Derrick de Kerckhove
Received his PhD in French Language and Literature from the University of Toronto in 1974 and a PhD in Sociology of Art from the University of Tours (France) in 1979. He was an associate of the Center for Culture and Technology from 1972 to 1980 and worked with Marshall McLuhan for over ten years as a translator, assistant, and co-author. From 1983 to 2008, he directed the McLuhan Program in Culture & Technology at the University of Toronto. In Italy, he collaborated for thirteen years in the bimonthly communication magazine “Mass Media (magazine)” from 1983 to 1995—Professor of Communication Anthropology at the Politecnico di Milano. Until November 2014, he was a lecturer at the Department of Social Sciences of the University of Naples Federico II. He is currently the Scientific Director of the magazine Media Duemila and scientific advisor of the TuttiMedia Observatory. MIT Press is publishing his latest work on the Ecology of the Quantum Age.
Maura Gancitano
Philosopher, educator and writer. Co-founded Tlon in 2015, a Rome-based publishing house, bookstore-theatre and philosophy school.
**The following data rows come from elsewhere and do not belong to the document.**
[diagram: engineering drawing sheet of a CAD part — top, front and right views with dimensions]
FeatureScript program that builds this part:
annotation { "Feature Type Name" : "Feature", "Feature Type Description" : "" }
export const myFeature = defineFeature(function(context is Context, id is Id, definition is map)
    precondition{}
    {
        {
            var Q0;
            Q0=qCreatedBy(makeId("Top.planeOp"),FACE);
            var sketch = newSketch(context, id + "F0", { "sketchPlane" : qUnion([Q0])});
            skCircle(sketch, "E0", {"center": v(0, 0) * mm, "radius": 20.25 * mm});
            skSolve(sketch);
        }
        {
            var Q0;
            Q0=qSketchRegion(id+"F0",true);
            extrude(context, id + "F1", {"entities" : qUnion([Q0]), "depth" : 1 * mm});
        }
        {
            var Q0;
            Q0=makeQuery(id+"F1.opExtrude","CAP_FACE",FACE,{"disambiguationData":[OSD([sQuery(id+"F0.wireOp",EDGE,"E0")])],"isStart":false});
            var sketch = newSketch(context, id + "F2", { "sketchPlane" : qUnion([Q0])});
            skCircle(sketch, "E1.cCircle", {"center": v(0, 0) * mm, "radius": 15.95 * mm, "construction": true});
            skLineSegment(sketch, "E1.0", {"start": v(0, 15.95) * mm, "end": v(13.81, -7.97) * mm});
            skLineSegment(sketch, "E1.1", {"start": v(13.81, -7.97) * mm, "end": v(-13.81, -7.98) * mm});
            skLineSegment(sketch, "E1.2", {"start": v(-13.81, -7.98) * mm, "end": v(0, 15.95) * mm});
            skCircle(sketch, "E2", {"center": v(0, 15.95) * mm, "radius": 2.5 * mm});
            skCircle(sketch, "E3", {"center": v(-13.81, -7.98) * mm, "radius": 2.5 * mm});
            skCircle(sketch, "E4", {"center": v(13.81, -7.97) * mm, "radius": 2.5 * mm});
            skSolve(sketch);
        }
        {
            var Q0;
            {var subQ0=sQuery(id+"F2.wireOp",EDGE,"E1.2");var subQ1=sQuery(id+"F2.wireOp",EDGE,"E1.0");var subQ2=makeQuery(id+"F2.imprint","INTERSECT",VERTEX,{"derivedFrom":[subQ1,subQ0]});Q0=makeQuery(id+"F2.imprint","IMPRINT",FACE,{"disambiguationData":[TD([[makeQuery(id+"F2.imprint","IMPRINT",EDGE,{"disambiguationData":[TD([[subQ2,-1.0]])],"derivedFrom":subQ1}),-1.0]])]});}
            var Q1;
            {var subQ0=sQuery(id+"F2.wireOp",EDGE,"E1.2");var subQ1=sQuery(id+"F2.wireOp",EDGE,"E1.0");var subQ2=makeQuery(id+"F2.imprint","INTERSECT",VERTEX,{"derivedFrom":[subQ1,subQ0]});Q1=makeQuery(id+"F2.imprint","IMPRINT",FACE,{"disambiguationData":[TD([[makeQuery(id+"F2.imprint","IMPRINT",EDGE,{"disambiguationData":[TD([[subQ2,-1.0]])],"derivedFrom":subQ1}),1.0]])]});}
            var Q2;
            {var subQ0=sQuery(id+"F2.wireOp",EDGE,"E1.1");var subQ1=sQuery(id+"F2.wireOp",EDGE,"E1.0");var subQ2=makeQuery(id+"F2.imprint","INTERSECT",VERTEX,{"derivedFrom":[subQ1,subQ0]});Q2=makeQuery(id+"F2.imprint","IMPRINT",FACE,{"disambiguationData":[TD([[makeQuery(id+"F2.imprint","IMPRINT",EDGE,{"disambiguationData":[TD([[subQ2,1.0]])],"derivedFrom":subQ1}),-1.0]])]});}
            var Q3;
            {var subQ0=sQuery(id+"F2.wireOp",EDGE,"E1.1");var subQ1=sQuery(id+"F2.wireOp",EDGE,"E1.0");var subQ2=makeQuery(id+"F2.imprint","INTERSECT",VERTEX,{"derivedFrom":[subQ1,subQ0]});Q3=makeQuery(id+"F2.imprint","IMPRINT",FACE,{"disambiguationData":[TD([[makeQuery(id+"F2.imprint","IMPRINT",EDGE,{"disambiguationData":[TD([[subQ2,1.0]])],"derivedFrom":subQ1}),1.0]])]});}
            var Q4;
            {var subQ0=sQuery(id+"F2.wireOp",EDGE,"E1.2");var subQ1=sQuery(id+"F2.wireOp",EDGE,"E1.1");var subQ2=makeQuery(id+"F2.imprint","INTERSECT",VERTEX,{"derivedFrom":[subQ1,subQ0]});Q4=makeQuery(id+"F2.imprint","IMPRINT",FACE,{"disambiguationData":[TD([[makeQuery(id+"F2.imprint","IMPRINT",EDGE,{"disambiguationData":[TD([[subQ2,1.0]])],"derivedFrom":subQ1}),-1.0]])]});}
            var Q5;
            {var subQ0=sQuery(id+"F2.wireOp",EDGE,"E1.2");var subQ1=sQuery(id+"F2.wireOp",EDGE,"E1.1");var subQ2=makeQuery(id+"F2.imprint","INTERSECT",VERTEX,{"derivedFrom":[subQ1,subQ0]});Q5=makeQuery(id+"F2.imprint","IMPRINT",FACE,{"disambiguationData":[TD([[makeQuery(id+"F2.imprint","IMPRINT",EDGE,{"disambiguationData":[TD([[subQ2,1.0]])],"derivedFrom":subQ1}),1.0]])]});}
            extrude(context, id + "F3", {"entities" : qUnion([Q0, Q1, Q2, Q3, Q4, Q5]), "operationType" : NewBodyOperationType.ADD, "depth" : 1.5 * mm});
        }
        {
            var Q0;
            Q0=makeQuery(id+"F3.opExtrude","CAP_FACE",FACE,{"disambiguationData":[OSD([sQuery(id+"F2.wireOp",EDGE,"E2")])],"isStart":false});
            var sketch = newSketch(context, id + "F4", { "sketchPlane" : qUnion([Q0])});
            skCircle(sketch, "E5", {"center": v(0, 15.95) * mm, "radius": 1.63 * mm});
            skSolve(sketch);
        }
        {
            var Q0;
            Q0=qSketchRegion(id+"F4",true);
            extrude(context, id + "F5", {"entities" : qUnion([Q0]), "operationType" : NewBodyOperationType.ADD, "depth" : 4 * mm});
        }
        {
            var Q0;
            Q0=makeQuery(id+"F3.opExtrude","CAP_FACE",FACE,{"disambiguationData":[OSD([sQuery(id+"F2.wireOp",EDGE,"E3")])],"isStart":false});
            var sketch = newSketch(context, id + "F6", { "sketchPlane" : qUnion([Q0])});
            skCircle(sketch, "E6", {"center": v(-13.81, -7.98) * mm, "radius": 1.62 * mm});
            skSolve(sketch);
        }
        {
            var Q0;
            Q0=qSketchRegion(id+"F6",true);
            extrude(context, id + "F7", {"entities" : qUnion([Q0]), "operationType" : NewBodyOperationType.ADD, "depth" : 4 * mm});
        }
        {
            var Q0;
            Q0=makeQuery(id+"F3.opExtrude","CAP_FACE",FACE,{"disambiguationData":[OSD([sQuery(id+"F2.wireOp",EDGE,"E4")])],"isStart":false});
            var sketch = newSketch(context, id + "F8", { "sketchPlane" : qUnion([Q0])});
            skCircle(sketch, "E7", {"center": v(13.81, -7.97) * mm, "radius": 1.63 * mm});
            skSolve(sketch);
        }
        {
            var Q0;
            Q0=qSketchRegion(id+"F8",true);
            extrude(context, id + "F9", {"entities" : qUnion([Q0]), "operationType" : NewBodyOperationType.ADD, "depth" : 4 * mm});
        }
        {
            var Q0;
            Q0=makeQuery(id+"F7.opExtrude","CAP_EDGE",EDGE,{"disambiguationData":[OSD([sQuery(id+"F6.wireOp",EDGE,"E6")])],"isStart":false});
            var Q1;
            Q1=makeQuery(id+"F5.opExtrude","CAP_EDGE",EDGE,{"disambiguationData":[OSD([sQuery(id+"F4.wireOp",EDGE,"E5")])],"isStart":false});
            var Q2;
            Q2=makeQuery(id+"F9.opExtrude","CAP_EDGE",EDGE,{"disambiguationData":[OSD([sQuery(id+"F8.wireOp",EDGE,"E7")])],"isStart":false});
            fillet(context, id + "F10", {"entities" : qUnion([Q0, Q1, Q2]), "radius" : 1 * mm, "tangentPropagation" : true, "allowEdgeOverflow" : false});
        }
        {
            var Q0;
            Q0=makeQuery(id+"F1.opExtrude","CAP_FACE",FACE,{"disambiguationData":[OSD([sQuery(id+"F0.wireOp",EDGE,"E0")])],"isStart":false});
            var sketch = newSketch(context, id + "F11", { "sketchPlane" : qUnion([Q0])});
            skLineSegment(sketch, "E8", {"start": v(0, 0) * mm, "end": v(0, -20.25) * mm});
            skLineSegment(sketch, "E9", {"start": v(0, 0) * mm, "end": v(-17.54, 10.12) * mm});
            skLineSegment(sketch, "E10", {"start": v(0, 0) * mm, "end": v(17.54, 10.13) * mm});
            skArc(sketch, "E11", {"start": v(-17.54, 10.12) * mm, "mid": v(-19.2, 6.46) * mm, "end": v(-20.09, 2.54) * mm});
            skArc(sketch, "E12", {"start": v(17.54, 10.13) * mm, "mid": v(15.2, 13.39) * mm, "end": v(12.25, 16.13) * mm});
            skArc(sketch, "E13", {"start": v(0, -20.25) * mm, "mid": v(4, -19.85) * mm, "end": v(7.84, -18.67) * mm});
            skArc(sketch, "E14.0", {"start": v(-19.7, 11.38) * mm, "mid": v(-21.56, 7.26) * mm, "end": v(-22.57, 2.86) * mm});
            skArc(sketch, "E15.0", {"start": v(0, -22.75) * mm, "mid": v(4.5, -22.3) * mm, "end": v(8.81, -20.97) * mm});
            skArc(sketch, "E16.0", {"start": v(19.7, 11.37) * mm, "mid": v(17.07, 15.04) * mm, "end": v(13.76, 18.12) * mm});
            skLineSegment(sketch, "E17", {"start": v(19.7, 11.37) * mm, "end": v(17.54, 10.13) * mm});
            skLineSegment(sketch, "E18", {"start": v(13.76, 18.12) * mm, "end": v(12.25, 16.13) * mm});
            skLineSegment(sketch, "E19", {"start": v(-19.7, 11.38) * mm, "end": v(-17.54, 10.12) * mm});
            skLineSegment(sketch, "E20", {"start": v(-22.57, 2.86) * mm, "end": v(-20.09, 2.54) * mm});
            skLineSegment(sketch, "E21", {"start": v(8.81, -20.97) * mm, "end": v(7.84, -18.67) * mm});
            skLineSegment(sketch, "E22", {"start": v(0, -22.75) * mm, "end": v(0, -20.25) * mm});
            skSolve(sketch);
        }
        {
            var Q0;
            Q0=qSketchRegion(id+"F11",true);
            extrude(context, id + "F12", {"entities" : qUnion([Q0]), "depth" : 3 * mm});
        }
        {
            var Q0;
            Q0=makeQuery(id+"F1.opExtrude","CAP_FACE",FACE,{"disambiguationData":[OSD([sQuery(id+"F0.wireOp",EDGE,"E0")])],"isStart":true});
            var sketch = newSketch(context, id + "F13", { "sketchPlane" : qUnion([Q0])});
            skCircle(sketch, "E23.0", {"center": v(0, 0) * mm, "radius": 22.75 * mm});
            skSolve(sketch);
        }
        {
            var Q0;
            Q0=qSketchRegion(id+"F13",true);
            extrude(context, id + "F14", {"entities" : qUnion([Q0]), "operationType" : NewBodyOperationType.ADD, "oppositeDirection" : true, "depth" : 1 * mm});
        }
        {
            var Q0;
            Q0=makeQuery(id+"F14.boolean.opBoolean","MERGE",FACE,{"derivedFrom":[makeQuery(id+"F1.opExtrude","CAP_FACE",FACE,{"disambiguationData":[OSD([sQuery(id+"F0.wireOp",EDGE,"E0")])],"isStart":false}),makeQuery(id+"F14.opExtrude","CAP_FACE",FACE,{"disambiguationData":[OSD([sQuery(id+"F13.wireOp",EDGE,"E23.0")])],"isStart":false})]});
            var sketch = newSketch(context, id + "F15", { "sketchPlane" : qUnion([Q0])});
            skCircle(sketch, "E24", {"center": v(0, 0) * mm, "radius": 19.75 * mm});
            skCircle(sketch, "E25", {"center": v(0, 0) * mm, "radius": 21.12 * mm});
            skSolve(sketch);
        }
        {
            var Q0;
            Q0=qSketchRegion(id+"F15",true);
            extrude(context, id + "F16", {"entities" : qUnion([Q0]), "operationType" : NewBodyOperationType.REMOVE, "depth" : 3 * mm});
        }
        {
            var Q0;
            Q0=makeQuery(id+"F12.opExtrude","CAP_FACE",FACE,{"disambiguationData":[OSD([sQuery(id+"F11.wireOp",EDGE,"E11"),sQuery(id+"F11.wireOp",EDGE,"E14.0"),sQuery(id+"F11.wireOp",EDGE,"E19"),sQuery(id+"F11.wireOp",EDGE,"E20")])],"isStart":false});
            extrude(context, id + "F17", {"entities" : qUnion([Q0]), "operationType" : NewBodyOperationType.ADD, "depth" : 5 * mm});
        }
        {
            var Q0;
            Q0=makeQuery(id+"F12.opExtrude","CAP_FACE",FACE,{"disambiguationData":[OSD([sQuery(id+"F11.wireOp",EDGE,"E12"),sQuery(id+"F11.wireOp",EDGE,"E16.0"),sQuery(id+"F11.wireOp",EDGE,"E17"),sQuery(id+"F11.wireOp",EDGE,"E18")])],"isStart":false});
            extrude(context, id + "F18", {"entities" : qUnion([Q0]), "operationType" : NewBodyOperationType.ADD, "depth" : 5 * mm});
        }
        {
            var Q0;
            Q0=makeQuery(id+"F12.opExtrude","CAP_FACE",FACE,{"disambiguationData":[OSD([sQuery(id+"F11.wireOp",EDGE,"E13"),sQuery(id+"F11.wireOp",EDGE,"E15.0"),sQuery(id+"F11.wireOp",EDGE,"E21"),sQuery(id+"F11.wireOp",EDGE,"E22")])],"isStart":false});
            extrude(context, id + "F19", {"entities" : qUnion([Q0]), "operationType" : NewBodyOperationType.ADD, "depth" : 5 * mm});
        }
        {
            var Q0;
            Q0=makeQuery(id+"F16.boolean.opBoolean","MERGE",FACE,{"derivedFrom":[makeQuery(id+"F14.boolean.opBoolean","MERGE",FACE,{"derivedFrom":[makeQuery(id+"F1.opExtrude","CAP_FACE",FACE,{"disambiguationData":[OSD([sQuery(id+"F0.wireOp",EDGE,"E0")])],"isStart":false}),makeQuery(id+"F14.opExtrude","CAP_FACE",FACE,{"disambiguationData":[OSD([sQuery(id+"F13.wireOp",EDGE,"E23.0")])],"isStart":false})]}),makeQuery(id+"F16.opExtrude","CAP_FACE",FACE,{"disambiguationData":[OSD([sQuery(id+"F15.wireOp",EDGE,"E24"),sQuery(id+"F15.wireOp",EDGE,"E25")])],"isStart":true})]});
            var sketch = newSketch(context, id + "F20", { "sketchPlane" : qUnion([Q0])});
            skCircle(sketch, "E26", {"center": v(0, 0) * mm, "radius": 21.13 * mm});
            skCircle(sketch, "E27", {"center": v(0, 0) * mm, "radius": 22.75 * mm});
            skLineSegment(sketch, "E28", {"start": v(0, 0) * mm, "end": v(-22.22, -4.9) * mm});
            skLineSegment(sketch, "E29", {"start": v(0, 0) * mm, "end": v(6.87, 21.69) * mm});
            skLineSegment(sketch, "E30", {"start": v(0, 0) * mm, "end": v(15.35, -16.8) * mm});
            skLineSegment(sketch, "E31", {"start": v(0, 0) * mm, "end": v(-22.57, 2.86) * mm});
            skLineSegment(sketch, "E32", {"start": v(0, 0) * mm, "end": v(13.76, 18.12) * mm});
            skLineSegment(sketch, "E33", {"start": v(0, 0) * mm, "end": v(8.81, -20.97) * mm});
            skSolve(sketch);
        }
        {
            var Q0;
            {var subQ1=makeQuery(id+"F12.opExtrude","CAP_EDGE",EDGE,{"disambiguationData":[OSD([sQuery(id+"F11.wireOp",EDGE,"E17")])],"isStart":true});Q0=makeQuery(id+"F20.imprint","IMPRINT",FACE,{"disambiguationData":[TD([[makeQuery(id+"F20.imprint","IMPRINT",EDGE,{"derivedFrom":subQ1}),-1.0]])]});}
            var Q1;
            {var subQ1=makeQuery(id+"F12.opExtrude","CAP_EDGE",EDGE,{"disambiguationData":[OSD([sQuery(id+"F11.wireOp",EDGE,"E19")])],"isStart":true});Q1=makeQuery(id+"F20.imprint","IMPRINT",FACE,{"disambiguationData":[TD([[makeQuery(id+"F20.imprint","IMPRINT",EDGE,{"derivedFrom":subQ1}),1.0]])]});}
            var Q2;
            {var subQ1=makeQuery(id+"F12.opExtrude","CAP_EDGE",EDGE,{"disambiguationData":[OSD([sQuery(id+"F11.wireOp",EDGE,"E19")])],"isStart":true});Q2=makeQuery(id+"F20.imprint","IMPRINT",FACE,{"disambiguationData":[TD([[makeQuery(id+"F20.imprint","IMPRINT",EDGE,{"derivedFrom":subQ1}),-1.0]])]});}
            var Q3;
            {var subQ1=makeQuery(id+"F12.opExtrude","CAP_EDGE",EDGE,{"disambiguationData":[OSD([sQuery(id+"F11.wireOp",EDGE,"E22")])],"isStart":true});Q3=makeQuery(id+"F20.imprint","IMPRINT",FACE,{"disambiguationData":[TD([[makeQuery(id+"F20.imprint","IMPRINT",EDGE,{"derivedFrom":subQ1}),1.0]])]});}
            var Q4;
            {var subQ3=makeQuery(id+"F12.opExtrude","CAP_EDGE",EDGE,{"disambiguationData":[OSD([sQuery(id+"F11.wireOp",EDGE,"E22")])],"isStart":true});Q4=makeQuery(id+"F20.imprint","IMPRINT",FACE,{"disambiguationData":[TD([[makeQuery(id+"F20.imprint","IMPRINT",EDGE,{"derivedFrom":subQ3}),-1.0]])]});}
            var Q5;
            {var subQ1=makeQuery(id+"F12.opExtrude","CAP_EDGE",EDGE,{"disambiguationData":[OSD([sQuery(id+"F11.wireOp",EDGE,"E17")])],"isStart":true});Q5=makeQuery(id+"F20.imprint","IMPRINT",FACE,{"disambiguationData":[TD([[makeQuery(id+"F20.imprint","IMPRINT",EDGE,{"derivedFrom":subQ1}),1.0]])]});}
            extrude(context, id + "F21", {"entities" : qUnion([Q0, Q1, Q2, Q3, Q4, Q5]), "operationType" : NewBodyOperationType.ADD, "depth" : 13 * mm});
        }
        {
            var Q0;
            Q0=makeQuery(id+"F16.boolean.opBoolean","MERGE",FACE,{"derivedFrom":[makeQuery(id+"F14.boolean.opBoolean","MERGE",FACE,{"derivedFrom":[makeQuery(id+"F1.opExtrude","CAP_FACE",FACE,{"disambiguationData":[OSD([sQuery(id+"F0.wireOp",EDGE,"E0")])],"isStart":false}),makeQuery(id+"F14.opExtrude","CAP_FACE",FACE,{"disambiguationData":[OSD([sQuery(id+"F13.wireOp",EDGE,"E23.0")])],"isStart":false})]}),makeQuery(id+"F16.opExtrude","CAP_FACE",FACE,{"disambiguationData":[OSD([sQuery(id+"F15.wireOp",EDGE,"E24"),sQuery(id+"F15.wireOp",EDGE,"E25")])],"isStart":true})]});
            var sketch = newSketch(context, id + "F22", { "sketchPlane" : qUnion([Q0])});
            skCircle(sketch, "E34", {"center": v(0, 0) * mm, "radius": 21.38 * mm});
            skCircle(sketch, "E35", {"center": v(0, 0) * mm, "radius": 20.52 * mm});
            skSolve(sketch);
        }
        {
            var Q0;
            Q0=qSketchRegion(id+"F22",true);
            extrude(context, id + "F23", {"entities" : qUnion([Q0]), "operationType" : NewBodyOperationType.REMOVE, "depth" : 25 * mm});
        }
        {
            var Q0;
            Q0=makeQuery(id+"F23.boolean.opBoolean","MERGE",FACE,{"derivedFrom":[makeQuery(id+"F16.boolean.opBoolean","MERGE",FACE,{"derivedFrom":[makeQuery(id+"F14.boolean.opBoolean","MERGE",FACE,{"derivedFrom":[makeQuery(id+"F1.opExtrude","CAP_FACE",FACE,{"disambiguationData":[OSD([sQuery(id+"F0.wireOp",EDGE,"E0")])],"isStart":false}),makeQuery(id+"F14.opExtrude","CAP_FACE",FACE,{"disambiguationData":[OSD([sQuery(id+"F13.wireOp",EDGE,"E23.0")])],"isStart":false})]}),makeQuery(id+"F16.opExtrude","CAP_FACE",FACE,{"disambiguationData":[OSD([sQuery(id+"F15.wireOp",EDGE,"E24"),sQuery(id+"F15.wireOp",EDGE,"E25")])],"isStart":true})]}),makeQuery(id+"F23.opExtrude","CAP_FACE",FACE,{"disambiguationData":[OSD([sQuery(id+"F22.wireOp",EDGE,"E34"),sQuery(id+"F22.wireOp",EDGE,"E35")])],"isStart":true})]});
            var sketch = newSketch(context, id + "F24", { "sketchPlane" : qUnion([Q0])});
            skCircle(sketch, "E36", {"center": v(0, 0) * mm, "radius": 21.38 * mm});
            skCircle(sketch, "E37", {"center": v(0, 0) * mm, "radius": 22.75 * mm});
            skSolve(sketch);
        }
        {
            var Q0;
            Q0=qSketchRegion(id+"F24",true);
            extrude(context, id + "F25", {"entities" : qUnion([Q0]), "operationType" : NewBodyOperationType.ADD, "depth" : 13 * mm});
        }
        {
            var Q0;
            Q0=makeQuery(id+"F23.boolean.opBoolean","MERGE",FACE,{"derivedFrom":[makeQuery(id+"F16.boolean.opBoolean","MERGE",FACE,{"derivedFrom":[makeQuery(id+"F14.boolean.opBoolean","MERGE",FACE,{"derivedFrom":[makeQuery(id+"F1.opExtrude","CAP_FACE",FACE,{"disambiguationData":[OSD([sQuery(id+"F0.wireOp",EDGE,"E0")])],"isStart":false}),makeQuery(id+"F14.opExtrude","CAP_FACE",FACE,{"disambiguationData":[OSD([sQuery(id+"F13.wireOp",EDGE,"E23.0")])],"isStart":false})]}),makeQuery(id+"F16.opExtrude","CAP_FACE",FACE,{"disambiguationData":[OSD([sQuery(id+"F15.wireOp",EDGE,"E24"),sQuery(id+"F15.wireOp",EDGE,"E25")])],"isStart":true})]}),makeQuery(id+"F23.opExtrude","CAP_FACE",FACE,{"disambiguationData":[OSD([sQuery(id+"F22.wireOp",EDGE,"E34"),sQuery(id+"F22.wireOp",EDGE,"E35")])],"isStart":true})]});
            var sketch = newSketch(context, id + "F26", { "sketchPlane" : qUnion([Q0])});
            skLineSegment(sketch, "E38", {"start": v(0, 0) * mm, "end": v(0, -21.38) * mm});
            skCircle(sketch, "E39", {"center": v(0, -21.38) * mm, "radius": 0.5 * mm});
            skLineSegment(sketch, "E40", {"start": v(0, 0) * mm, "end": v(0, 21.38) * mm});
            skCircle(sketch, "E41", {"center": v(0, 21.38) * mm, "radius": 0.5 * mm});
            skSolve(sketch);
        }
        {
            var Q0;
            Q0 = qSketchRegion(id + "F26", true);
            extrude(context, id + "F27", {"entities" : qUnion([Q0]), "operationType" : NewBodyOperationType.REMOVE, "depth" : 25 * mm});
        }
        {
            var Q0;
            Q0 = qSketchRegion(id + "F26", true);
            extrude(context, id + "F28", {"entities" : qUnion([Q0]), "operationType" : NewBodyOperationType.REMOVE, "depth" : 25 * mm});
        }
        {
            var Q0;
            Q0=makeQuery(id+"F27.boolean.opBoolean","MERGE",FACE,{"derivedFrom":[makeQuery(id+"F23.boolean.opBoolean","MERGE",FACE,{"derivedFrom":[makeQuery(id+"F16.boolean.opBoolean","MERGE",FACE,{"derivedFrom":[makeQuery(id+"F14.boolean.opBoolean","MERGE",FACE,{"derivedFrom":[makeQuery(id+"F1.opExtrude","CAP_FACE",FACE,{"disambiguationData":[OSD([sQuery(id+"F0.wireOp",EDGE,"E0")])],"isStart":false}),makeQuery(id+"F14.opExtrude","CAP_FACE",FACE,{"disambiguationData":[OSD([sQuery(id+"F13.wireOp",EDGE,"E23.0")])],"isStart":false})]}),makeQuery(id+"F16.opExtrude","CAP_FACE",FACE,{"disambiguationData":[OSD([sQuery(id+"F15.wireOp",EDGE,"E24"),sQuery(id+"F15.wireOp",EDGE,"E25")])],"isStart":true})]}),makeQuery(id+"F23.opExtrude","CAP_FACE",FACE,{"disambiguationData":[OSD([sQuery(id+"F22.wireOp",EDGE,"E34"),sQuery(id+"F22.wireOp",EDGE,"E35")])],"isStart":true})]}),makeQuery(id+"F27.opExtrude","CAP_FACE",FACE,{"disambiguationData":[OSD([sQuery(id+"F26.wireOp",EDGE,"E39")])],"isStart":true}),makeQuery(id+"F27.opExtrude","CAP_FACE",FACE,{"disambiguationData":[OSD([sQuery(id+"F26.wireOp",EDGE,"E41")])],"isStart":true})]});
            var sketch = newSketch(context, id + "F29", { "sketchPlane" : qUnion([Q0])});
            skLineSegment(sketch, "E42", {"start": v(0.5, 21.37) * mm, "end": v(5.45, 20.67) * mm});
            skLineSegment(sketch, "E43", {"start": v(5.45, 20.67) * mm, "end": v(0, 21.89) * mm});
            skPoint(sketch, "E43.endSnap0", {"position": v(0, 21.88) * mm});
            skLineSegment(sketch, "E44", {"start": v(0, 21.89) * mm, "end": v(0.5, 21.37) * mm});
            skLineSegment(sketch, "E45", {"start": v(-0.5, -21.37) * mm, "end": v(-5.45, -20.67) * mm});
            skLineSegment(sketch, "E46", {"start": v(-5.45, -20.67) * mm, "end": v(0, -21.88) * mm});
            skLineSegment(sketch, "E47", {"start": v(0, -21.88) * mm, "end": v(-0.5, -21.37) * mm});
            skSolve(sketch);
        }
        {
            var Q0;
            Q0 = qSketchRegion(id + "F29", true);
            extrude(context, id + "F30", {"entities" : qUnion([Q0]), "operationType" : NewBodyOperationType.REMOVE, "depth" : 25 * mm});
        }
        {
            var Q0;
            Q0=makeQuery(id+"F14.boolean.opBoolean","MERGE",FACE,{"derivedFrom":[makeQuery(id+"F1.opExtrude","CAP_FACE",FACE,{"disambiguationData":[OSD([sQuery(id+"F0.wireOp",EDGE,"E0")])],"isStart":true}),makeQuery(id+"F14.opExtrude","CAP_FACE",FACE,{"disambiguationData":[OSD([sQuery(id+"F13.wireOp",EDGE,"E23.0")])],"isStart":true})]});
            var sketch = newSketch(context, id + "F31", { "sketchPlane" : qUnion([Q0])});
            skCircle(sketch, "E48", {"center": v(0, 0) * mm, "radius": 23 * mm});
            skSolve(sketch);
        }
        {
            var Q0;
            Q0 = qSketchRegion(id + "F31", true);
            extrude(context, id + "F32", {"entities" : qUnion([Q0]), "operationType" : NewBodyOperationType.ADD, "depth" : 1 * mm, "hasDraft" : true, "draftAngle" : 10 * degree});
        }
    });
She has published twelve books translated into eight languages with Einaudi, HarperCollins, Mondadori and Zanichelli, including Specchio delle mie brame (Einaudi, 2022, Premio Rapallo) and Erotica dei sentimenti (Einaudi, 2024). She is philosophical director of the Festival del Pensare Contemporaneo in Piacenza, scientific director of Fondazione WoW, and member of the scientific committee of the Intrecci series at Firenze University Press. Selected by Vanity Fair as one of the protagonists of «Generazione Futuro» in its Italian, French and Spanish editions.
Paolo Granata
He is an associate professor of book and media culture at the University of Toronto, where he studies media ecology, digital sustainability, and the semiotics of culture. In Italy, he published, among other things, “Ecologia dei Media” (Franco Angeli, 2015). Since 2019, he has directed the Media Ethics Lab and has been a Canadian Commission for UNESCO member since 2018.